Exercise input »

******************************

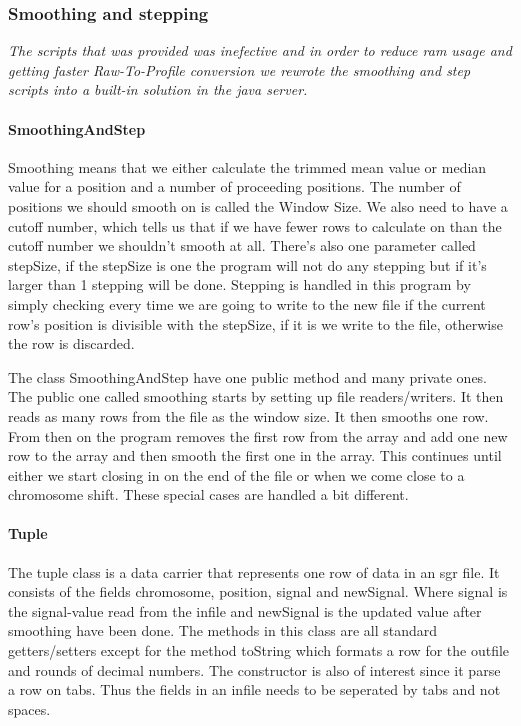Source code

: \subsubsection{Smoothing and stepping}
\emph{The scripts that was provided was inefective and in order to reduce ram usage and getting faster Raw-To-Profile conversion we rewrote the smoothing and step scripts into a built-in solution in the java server.}

\paragraph{SmoothingAndStep}
Smoothing means that we either calculate the trimmed mean value or median value for a position and a number of proceeding positions. The number of positions we should smooth on is called the Window Size. We also need to have a cutoff number, which tells us that if we have fewer rows to calculate on than the cutoff number we shouldn't smooth at all. There's also one parameter called stepSize, if the stepSize is one the program will not do any stepping but if it's larger than 1 stepping will be done. Stepping is handled in this program by simply checking every time we are going to write to the new file if the current row's position is divisible with the stepSize, if it is we write to the file, otherwise the row is discarded.

The class SmoothingAndStep have one public method and many private ones. The public one called smoothing starts by setting up file readers/writers. It then reads as many rows from the file as the window size. It then smooths one row. From then on the program removes the first row from the array and add one new row to the array and then smooth the first one in the array. This continues until either we start closing in on the end of the file or when we come close to a chromosome shift. These special cases are handled a bit different.




\paragraph{Tuple}
The tuple class is a data carrier that represents one row of data in an sgr file. It consists of the fields chromosome, position, signal and newSignal. Where signal is the signal-value read from the infile and newSignal is the updated value after smoothing have been done.
The methods in this class are all standard getters/setters except for the method toString which formats a row for the outfile and rounds of decimal numbers. The constructor is also of interest since it parse a row on tabs. Thus the fields in an infile needs to be seperated by tabs and not spaces.


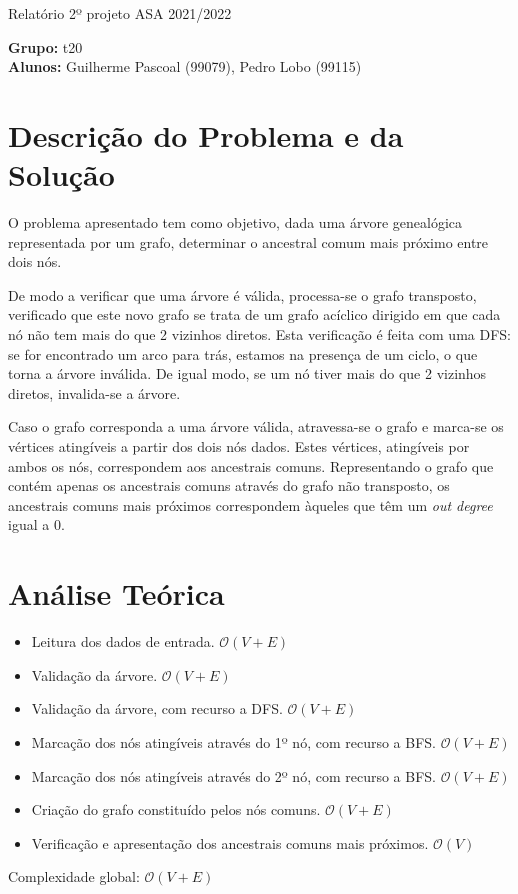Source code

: \documentclass[12pt, letterpaper]{article}
\begin{document}
\begin{center}
	{\LARGE{Relatório 2º projeto ASA 2021/2022}}\\[\baselineskip]
\end{center}

\begin{flushleft}
	\textbf{Grupo:} t20\\
	\textbf{Alunos:} Guilherme Pascoal (99079), Pedro Lobo (99115)
\end{flushleft}


\section{Descrição do Problema e da Solução}

O problema apresentado tem como objetivo, dada uma árvore genealógica
representada por um grafo, determinar o ancestral comum mais próximo entre dois
nós.

De modo a verificar que uma árvore é válida, processa-se o grafo transposto,
verificado que este novo grafo se trata de um grafo acíclico dirigido em que cada
nó não tem mais do que 2 vizinhos diretos.
Esta verificação é feita com uma DFS: se for encontrado um arco para trás,
estamos na presença de um ciclo, o que torna a árvore inválida. De igual modo,
se um nó tiver mais do que 2 vizinhos diretos, invalida-se a árvore.

Caso o grafo corresponda a uma árvore válida, atravessa-se o grafo e marca-se os
vértices atingíveis a partir dos dois nós dados. Estes vértices, atingíveis por
ambos os nós, correspondem aos ancestrais comuns. Representando o grafo que
contém apenas os ancestrais comuns através do grafo não transposto, os
ancestrais comuns mais próximos correspondem àqueles que têm um
\emph{out degree} igual a 0.


\section{Análise Teórica}

\begin{itemize}
	\item Leitura dos dados de entrada. $\mathcal{O}(V + E)$
	\item Validação da árvore. $\mathcal{O}(V + E)$
	\item Validação da árvore, com recurso a DFS. $\mathcal{O}(V + E)$
	\item Marcação dos nós atingíveis através do 1º nó, com recurso a BFS. $\mathcal{O}(V + E)$
	\item Marcação dos nós atingíveis através do 2º nó, com recurso a BFS. $\mathcal{O}(V + E)$
	\item Criação do grafo constituído pelos nós comuns. $\mathcal{O}(V + E)$
	\item Verificação e apresentação dos ancestrais comuns mais próximos. $\mathcal{O}(V)$
\end{itemize}
Complexidade global: $\mathcal{O}(V + E)$
\end{document}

******************************

Retype exactly the lines from the one containing "se um nó tiver" through the last line of the records above, including both.

se um nó tiver mais do que 2 vizinhos diretos, invalida-se a árvore.

Caso o grafo corresponda a uma árvore válida, atravessa-se o grafo e marca-se os
vértices atingíveis a partir dos dois nós dados. Estes vértices, atingíveis por
ambos os nós, correspondem aos ancestrais comuns. Representando o grafo que
contém apenas os ancestrais comuns através do grafo não transposto, os
ancestrais comuns mais próximos correspondem àqueles que têm um
\emph{out degree} igual a 0.


\section{Análise Teórica}

\begin{itemize}
	\item Leitura dos dados de entrada. $\mathcal{O}(V + E)$
	\item Validação da árvore. $\mathcal{O}(V + E)$
	\item Validação da árvore, com recurso a DFS. $\mathcal{O}(V + E)$
	\item Marcação dos nós atingíveis através do 1º nó, com recurso a BFS. $\mathcal{O}(V + E)$
	\item Marcação dos nós atingíveis através do 2º nó, com recurso a BFS. $\mathcal{O}(V + E)$
	\item Criação do grafo constituído pelos nós comuns. $\mathcal{O}(V + E)$
	\item Verificação e apresentação dos ancestrais comuns mais próximos. $\mathcal{O}(V)$
\end{itemize}
Complexidade global: $\mathcal{O}(V + E)$
\end{document}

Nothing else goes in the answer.